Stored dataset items
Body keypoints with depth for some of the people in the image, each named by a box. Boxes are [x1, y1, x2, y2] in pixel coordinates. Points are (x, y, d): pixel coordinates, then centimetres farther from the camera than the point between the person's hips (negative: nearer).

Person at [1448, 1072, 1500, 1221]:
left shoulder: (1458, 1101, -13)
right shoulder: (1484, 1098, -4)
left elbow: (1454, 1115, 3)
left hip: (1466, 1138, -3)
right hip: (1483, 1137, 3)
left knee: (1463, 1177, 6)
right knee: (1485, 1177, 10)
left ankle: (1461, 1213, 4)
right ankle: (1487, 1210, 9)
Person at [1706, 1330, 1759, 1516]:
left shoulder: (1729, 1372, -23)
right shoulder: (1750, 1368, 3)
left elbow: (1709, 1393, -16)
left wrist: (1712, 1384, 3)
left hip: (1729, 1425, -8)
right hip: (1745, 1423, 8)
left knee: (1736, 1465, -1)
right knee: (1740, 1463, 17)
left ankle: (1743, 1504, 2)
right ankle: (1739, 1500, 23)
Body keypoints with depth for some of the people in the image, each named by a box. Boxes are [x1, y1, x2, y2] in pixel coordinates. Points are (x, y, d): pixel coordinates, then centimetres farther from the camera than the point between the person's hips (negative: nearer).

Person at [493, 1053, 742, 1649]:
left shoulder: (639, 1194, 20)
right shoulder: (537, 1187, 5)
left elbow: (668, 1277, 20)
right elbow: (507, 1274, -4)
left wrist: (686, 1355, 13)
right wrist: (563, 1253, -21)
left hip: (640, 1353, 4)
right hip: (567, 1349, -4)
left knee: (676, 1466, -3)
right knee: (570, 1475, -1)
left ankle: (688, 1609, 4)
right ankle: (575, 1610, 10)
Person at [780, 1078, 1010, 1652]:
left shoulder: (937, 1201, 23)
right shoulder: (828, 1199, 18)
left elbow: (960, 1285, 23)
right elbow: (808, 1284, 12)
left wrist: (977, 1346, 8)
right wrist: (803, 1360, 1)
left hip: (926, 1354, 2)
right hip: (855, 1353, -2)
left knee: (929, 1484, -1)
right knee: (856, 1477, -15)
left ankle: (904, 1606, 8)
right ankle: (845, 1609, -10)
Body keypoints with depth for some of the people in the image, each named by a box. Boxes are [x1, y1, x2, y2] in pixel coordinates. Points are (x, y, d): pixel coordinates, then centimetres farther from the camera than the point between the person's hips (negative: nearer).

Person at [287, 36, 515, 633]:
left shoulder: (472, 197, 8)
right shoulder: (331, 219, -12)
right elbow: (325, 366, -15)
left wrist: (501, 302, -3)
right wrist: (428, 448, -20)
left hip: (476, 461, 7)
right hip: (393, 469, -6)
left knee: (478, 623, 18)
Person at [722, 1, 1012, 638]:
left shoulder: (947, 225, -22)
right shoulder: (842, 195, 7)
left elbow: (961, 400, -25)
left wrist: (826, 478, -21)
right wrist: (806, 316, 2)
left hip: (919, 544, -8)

TASK:
From the records above, show each line that contains the word "knee".

OUTPUT OF THE TASK:
left knee: (1463, 1177, 6)
right knee: (1485, 1177, 10)
left knee: (1736, 1465, -1)
right knee: (1740, 1463, 17)
left knee: (676, 1466, -3)
right knee: (570, 1475, -1)
left knee: (929, 1484, -1)
right knee: (856, 1477, -15)
left knee: (478, 623, 18)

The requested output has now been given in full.